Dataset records
:::
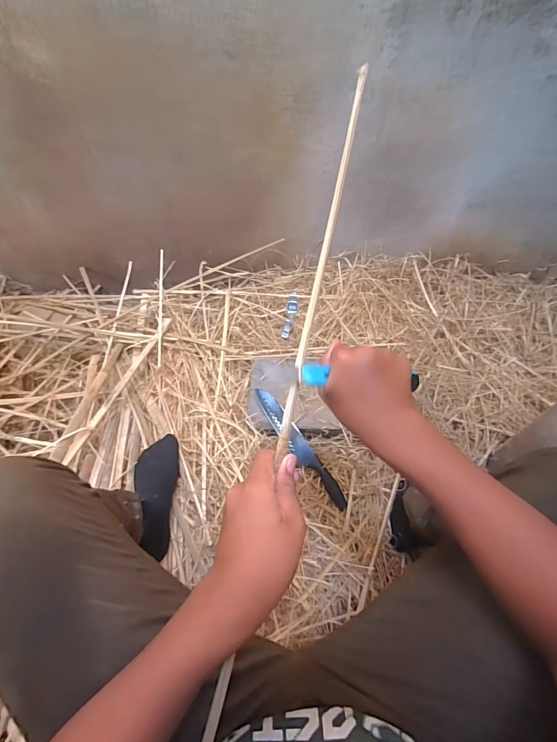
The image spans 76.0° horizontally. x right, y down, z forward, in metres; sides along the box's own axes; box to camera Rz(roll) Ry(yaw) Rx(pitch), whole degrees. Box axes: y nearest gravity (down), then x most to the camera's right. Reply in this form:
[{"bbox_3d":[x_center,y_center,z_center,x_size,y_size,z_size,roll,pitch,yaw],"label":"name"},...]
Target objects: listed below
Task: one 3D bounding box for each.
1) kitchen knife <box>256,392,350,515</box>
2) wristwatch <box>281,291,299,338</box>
[{"bbox_3d":[0.045,0.163,0.770,0.042,0.015,0.304,-35,76,-1],"label":"kitchen knife"},{"bbox_3d":[0.035,-0.160,0.978,0.032,0.019,0.151,9,68,5],"label":"wristwatch"}]

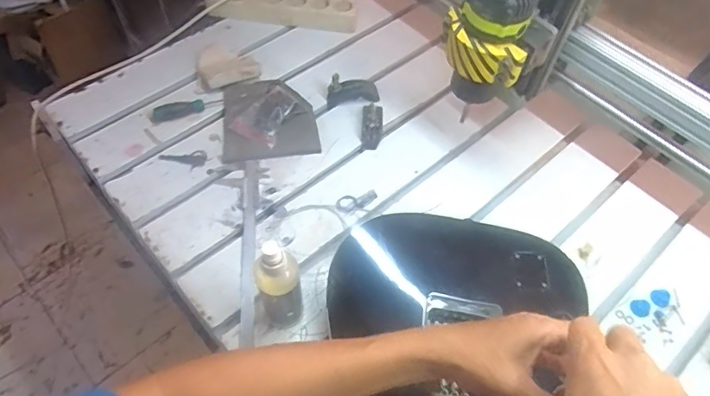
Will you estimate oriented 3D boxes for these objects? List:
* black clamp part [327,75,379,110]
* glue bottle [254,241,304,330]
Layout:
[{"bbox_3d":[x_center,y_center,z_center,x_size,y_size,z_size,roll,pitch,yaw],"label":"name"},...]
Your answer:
[{"bbox_3d":[-0.002,-0.189,0.854,0.089,0.046,0.054,-2,57,-3],"label":"black clamp part"},{"bbox_3d":[-0.091,0.100,0.580,0.059,0.173,0.047,-9,57,-7],"label":"glue bottle"}]

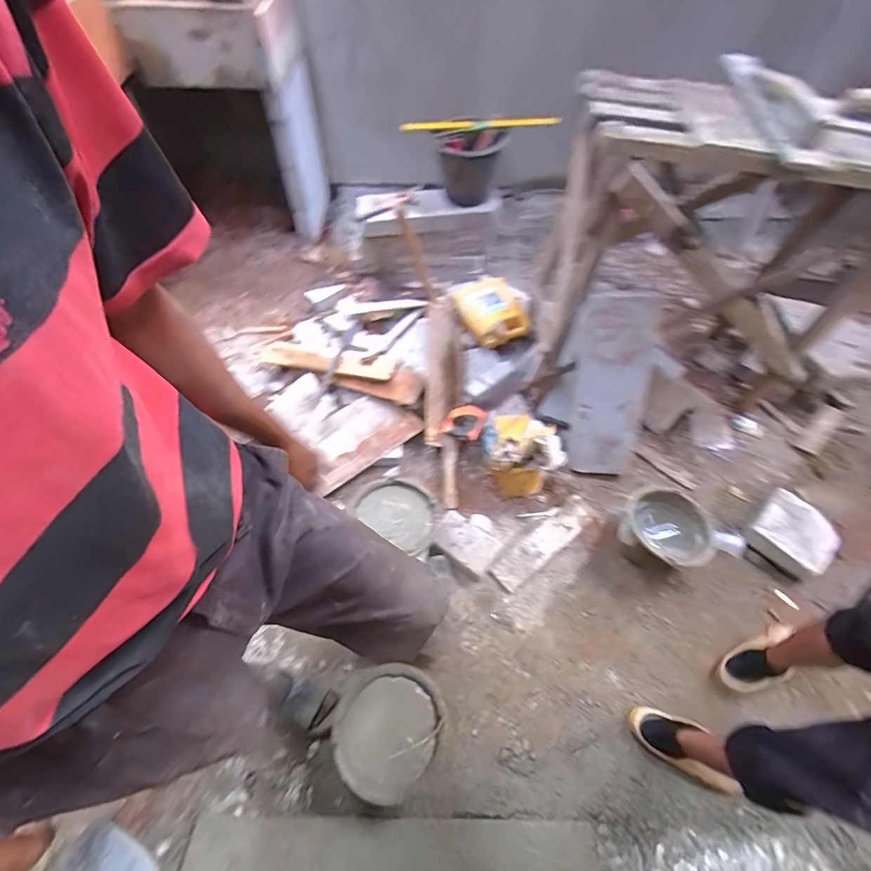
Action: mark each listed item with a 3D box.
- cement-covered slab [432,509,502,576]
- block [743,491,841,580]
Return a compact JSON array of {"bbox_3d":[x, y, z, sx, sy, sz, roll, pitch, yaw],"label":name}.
[{"bbox_3d":[0.098,0.338,1.395,0.194,0.056,0.136,30,55,19],"label":"cement-covered slab"},{"bbox_3d":[1.182,0.326,1.459,0.218,0.118,0.210,37,57,24],"label":"block"}]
:::
Copy, from the data above, every line where the word "objects" appears.

Exercise response:
Target objects: listed below
Will you estimate oriented 3D boxes for these objects? List:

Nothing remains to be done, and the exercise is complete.